The next morning, Waiyaki sits naked on the riverbank with the other initiates. “The surgeon” makes the circumcision cut, and Waiyaki feels a sharp pain. He watches his blood trickle onto the soil, an “offering” to the earth. The people around him celebrate, but as Waiyaki feels his own pain, he wonders what Muthoni feels. Images of childhood, of Chege, and of Livingstone pass through his mind in a discordant blur. He spends the next several days in the village hospital, recovering with the other male initiates who are all in immense pain as their bodies battle infection. Eventually, they all heal.
Waiyaki’s blood falling on the soil as an offering represents his attachment to the land, to the river, and to his tribal identity and its agrarian lifestyle. At the same time, flashing images of Chege and Livingstone—representatives of the tribal life and white Christianity, respectively—reflect Waiyaki’s conflicted nature. He identifies with the Gikuyu tribe, but he also seems to feel the heavy influence of Livingstone and his Christian religion.
Chege speaks with another elder, proud of Waiyaki for enduring circumcision and proving that his time amongst the white people has not weakened him. The elder tells him that all the women except Muthoni have also recovered. Muthoni’s wound appears infected and will not heal. Chege is angry at Joshua’s religion—if he still practiced as the tribe does, he could sacrifice to Murungu and heal his daughter. As they part, Chege is proud of Waiyaki but fearful for his country.

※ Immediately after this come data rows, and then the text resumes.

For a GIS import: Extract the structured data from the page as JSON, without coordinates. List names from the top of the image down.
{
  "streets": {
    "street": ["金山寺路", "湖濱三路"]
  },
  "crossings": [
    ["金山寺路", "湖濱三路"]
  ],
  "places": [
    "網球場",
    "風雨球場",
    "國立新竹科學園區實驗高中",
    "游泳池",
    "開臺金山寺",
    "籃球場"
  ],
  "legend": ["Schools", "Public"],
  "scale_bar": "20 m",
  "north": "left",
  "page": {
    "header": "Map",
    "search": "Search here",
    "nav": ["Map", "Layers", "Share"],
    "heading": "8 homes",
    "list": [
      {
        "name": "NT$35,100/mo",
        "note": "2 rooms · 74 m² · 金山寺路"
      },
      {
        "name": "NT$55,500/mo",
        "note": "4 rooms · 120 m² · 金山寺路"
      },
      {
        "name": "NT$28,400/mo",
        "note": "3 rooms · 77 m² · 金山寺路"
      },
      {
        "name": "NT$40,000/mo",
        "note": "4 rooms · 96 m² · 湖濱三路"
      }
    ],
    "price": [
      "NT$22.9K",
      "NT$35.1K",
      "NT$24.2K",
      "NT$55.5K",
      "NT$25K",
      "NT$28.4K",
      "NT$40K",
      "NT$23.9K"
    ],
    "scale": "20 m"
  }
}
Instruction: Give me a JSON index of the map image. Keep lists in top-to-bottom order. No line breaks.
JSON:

Muthoni’s illness represents the potential cost of forming one’s identity between two different worlds. Chege’s fear for his country foreshadows not only the ending of the story, but the ultimate fate of the Gikuyu, who are subjugated by the white colonialists.
Waiyaki visits Muthoni, who only grows sicker. He admires her courage, but a part of him wonders if she was wrong to defy her father. Muthoni wishes to see Nyambura, though Joshua forbids it. However, when Waiyaki speaks to Nyambura about her sister, Nyambura immediately begins visiting Muthoni in secret. Nyambura is bitter about Muthoni’s choice, but Muthoni declares that she is finally a woman and warns Nyambura that someday she will have to make her own choice. When Muthoni becomes delirious, Waiyaki and some helpers carry her to the hospital in Siriana. Nyambura tells Miriamu that her daughter is terribly ill.
Joshua’s refusal to allow Nyambura to visit Muthoni suggests he care more about his own power and pride than he does about his daughter’s comfort and wellbeing. Muthoni’s declaration that she is finally a woman suggests that, by combining Christianity and Gikuyu tribal customs, she has resolved her conflicted identity. Although it cost her family relationships, Muthoni feels at peace with herself, having reconciled the two opposing influences over her life.